**Your objective**
Restate word for word the lines below that run from the one holding "Promoter Test Day" through the one holding "ugh Advocate Amjad", inclusive. Pictures don't belong in the copy.

***** Input material *****

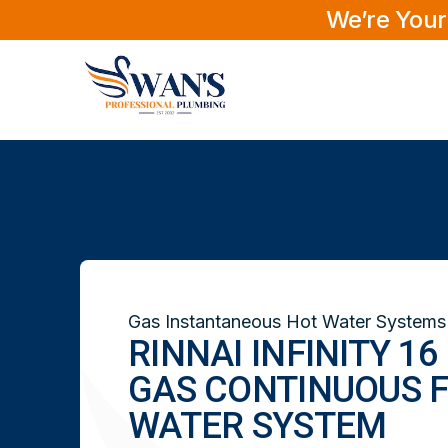
We’re Your
Gas Instantaneous Hot Water Systems
RINNAI INFINITY 1
GAS CONTINUOUS 
WATER SYSTEM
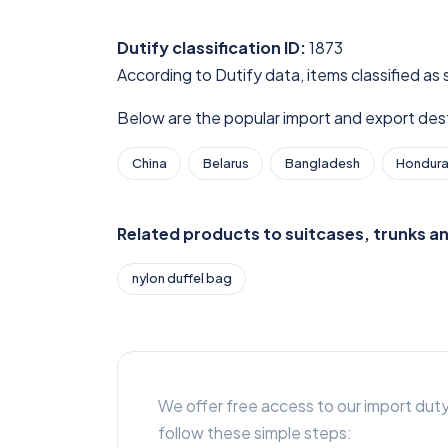
Dutify classification ID:
1873
According to Dutify data, items classified as
Below are the popular import and export desti
China
Belarus
Bangladesh
Hondur
Related products to suitcases, trunks a
nylon duffel bag
We offer free access to our import duty
follow these simple steps:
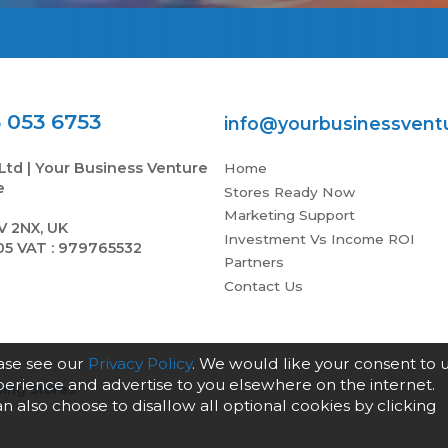
 053 6753
info@yourbusinessvent
Ltd | Your Business Venture
Home
e
Stores Ready Now
Marketing Support
V 2NX, UK
Investment Vs Income ROI
05 VAT : 979765532
Partners
Contact Us
ease see our
Privacy Policy
. We would like your consent to 
xperience and advertise to you elsewhere on the internet.
ing Stores
an also choose to disallow all optional cookies by clicking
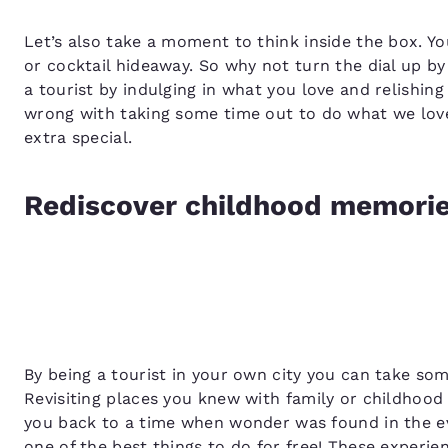
Let’s also take a moment to think inside the box. Yo
or cocktail hideaway. So why not turn the dial up b
a tourist by indulging in what you love and relishi
wrong with taking some time out to do what we lov
extra special.
Rediscover childhood memori
By being a tourist in your own city you can take som
Revisiting places you knew with family or childhood 
you back to a time when wonder was found in the ev
one of the best things to do for free! These experi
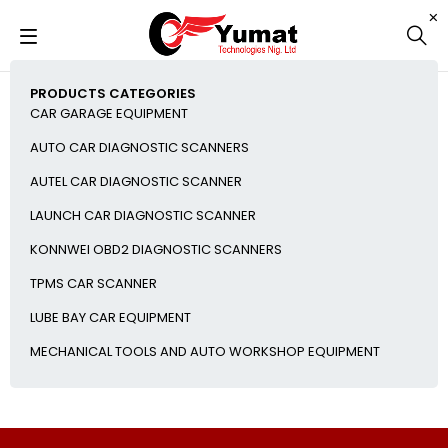
PRODUCTS CATEGORIES
CAR GARAGE EQUIPMENT
AUTO CAR DIAGNOSTIC SCANNERS
AUTEL CAR DIAGNOSTIC SCANNER
LAUNCH CAR DIAGNOSTIC SCANNER
KONNWEI OBD2 DIAGNOSTIC SCANNERS
TPMS CAR SCANNER
LUBE BAY CAR EQUIPMENT
MECHANICAL TOOLS AND AUTO WORKSHOP EQUIPMENT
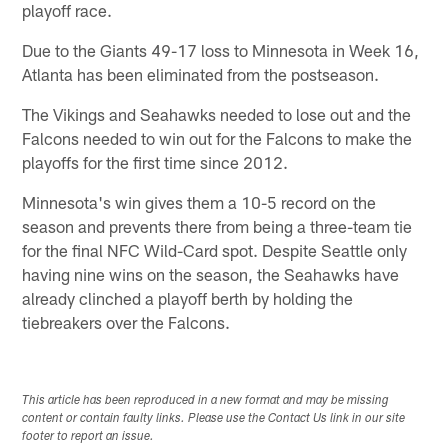
playoff race.
Due to the Giants 49-17 loss to Minnesota in Week 16,
Atlanta has been eliminated from the postseason.
The Vikings and Seahawks needed to lose out and the
Falcons needed to win out for the Falcons to make the
playoffs for the first time since 2012.
Minnesota's win gives them a 10-5 record on the
season and prevents there from being a three-team tie
for the final NFC Wild-Card spot. Despite Seattle only
having nine wins on the season, the Seahawks have
already clinched a playoff berth by holding the
tiebreakers over the Falcons.
This article has been reproduced in a new format and may be missing
content or contain faulty links. Please use the Contact Us link in our site
footer to report an issue.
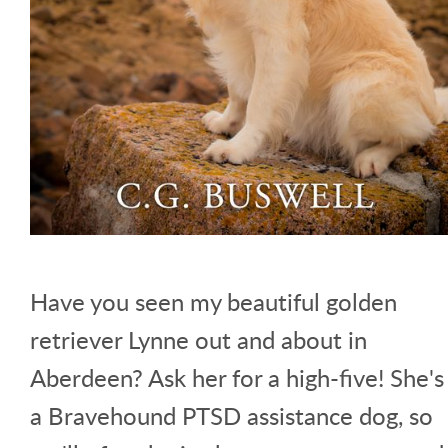
Have you seen my beautiful golden
retriever Lynne out and about in
Aberdeen? Ask her for a high-five! She's
a Bravehound PTSD assistance dog, so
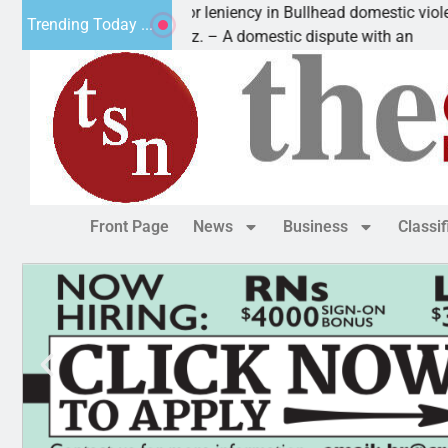
Victim asks for leniency in Bullhead domestic violence
Trending Today ...
KINGMAN, Ariz. – A domestic dispute with an
Front Page
News
Business
Classi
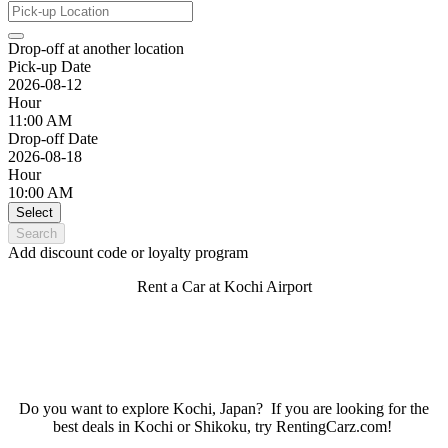
Drop-off at another location
Pick-up Date
2026-08-12
Hour
11:00 AM
Drop-off Date
2026-08-18
Hour
10:00 AM
Select
Search
Add discount code or loyalty program
Rent a Car at Kochi Airport
Do you want to explore Kochi, Japan? If you are looking for the
best deals in Kochi or Shikoku, try RentingCarz.com!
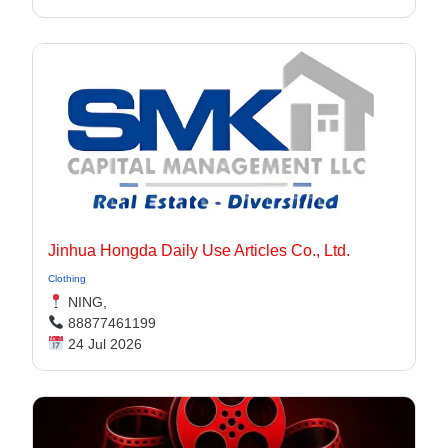
Jinhua Hongda Daily Use Articles Co., Ltd.
Clothing
NING,
88877461199
24 Jul 2026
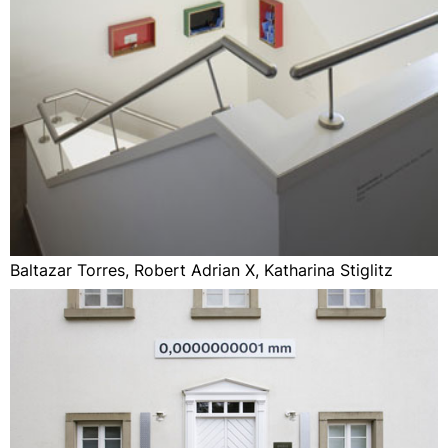
Baltazar Torres, Robert Adrian X, Katharina Stiglitz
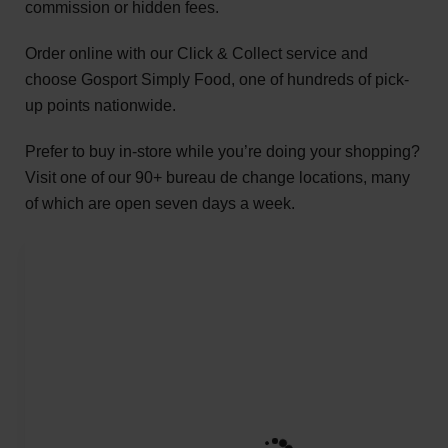
commission or hidden fees.
Order online with our Click & Collect service and
choose Gosport Simply Food, one of hundreds of pick-
up points nationwide.
Prefer to buy in-store while you’re doing your shopping?
Visit one of our 90+ bureau de change locations, many
of which are open seven days a week.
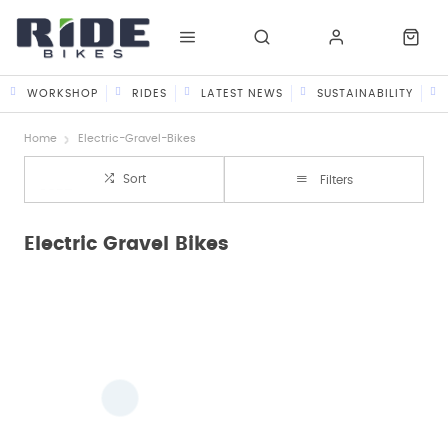
WORKSHOP
RIDES
LATEST NEWS
SUSTAINABILITY
Home
Electric-Gravel-Bikes
Sort
Filters
Electric Gravel Bikes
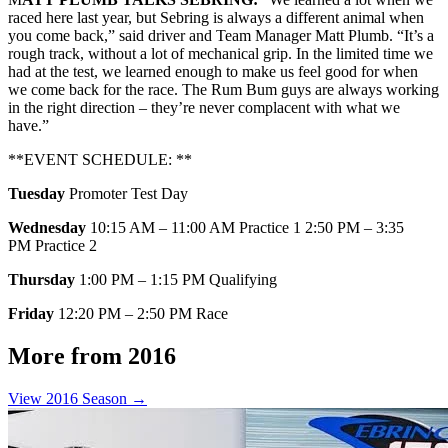
raced here last year, but Sebring is always a different animal when
you come back,” said driver and Team Manager Matt Plumb. “It’s a
rough track, without a lot of mechanical grip. In the limited time we
had at the test, we learned enough to make us feel good for when
we come back for the race. The Rum Bum guys are always working
in the right direction – they’re never complacent with what we
have.”
**EVENT SCHEDULE: **
Tuesday
Promoter Test Day
Wednesday
10:15 AM – 11:00 AM Practice 1 2:50 PM – 3:35
PM Practice 2
Thursday
1:00 PM – 1:15 PM Qualifying
Friday
12:20 PM – 2:50 PM Race
More from 2016
View 2016 Season →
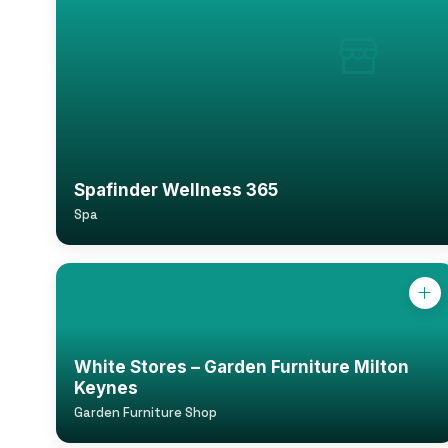
Spafinder Wellness 365
Spa
White Stores – Garden Furniture Milton
Keynes
Garden Furniture Shop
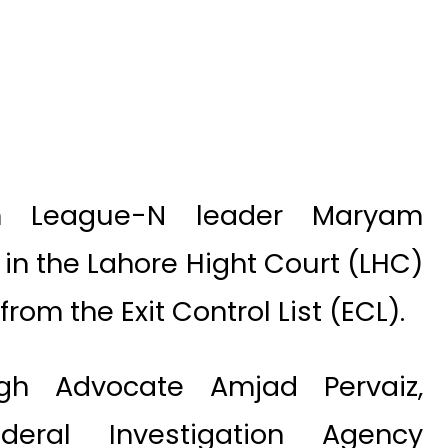
m League-N leader Maryam
 in the Lahore Hight Court (LHC)
rom the Exit Control List (ECL).
ugh Advocate Amjad Pervaiz,
ederal Investigation Agency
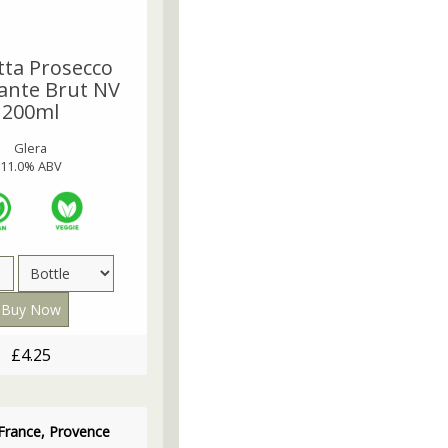
tta Prosecco
nte Brut NV
200ml
Glera
11.0% ABV
£4.25
France, Provence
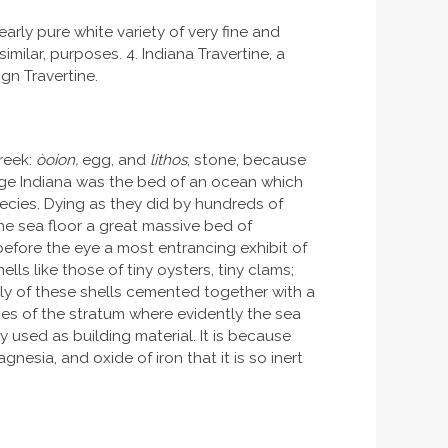
arly pure white variety of very fine and
milar, purposes. 4. Indiana Travertine, a
gn Travertine.
Greek:
òoion,
egg, and
lithos
, stone, because
 age Indiana was the bed of an ocean which
ecies. Dying as they did by hundreds of
he sea floor a great massive bed of
before the eye a most entrancing exhibit of
s like those of tiny oysters, tiny clams;
olly of these shells cemented together with a
ges of the stratum where evidently the sea
y used as building material. It is because
nesia, and oxide of iron that it is so inert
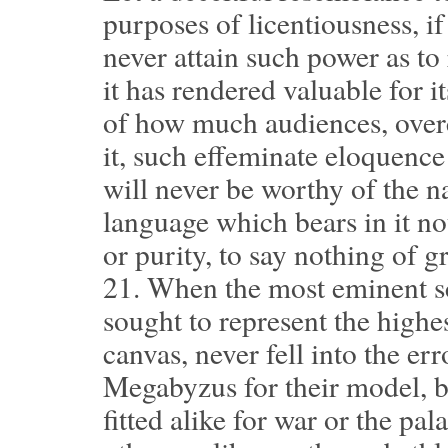
purposes of licentiousness, if 
never attain such power as to
it has rendered valuable for 
of how much audiences, over
it, such effeminate eloquence 
will never be worthy of the na
language which bears in it not
or purity, to say nothing of gr
21.
When the most eminent scu
sought to represent the highe
canvas, never fell into the er
Megabyzus for their model, 
fitted alike for war or the pa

*****

**Solution below**
Promoter Test Day
Wednesday
10:15 AM – 11:00 AM Practice 1 2:50 PM – 3:35
PM Practice 2
Thursday
1:00 PM – 1:15 PM Qualifying
Friday
12:20 PM – 2:50 PM Race
More from 2016
View 2016 Season →
Spafinder Wellness 365
Spa
White Stores – Garden Furniture Milton
Keynes
Garden Furniture Shop
m League-N leader Maryam
 in the Lahore Hight Court (LHC)
rom the Exit Control List (ECL).
ugh Advocate Amjad Pervaiz,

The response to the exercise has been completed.